Tips for avoiding stomach bugs

  • Drink bottled water – make sure the seal hasn’t been broken and the bottle refilled.
  • Be careful to only eat food that has been freshly cooked and is still hot.
  • Peel fruit.
  • Avoid raw vegetables, salad and ice in drinks.
  • Be careful with ice cream – avoid street sellers.

Tips for avoiding skin infections

  • Try to avoid insect bites – use an insect repellent at all times.
  • Take a first aid kit, including antiseptic wipes and plasters or dressings.
  • Treat cuts and grazes straight away – especially in hot, humid climates.

Talk to your doctor about whether you need to take some antibiotics with you, for either a stomach bug or cuts and grazes.  

And remember to talk to your doctor in plenty of time before your trip about what vaccinations you may need.


Any swelling of part of the body (lymphoedema) that you have might become worse for a while when you’re travelling.
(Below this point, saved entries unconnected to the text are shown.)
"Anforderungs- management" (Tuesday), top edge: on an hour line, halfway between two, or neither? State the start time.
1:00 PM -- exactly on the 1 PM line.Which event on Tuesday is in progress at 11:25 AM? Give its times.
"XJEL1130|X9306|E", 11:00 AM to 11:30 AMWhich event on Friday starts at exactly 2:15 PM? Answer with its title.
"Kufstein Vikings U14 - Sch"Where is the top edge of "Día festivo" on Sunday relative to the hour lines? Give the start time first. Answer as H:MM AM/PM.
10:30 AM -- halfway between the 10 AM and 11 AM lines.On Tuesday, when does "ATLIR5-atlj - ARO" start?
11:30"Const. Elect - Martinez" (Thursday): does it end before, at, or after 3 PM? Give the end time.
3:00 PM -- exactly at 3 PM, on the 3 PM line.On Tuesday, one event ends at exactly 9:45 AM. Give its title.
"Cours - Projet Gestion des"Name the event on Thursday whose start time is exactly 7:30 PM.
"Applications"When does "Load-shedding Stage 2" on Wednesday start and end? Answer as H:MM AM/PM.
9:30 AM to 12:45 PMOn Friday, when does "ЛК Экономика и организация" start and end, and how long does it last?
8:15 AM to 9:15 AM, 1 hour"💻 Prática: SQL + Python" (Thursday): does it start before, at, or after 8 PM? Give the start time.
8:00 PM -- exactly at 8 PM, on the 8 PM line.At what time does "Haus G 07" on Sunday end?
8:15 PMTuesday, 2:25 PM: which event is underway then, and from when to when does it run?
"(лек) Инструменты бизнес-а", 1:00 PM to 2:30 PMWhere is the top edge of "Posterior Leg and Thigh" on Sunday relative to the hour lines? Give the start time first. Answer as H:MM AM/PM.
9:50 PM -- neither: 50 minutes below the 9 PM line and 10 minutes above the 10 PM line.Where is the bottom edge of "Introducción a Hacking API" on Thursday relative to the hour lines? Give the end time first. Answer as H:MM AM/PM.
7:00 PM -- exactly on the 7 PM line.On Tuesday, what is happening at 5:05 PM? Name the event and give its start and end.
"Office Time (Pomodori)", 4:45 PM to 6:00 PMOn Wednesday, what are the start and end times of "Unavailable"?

This is most likely to be because you won’t be moving so much during the journey.

Tips for coping with lymphoedema while travelling

  • Wear a well fitting elastic (compression) sleeve or stocking when travelling.
  • Wear loose clothing.
  • Keep the affected arm or leg raised, if possible.
  • Move around at least every hour.
  • Avoid extremes of temperature – if possible, keep cool.
  • Avoid sunburn.
  • Look after your skin – keep it clean and moisturised.
  • Avoid insect bites – use an insect repellent.
  • Clean cuts and grazes with antiseptic and cover them.
  • Drink plenty of water.
  • Don’t overdo things – just do the same amount of exercise as usual.

Talk to your doctor about taking antibiotics with you, in case you get an infection.

You might want to wear a medical alert bracelet to show you have lymphoedema or are at risk of it.

This alerts health professionals that they shouldn’t use your affected arm or leg to take your blood pressure, or for blood tests or injections.

Taking care in the sun

Everyone should protect their skin from the sun. Exposure to strong sun isn’t good for anyone.

But after some cancer treatments, your skin may be more sensitive to the sun than the average person’s. Your skin may also be drier. And it may be more sensitive to chemicals, such as chlorine in swimming pools.

Talk to your specialist about whether your treatment will make your skin more sensitive.

Cancer drugs that make your skin more sensitive to sun include:

  • Doxorubicin
  • Dacarbazine
  • Fluorouracil
  • Idarubicin
  • Methotrexate

Your skin may stay sensitive for a few years after treatment.

After radiotherapy, the skin where you had treatement will stay sensitive for many years. Keep it covered for the first year. And you’ll need to keep protecting it for many years after that.

  • Wear close weave cotton clothing in the sun.
  • Wear long sleeves and trousers.
  • Wear a hat that shades your face and neck.
  • Avoid the sun when it is the strongest between 11am and 3pm.
  • Use a high factor broad spectrum sun cream that protects you against UVA and UVB rays.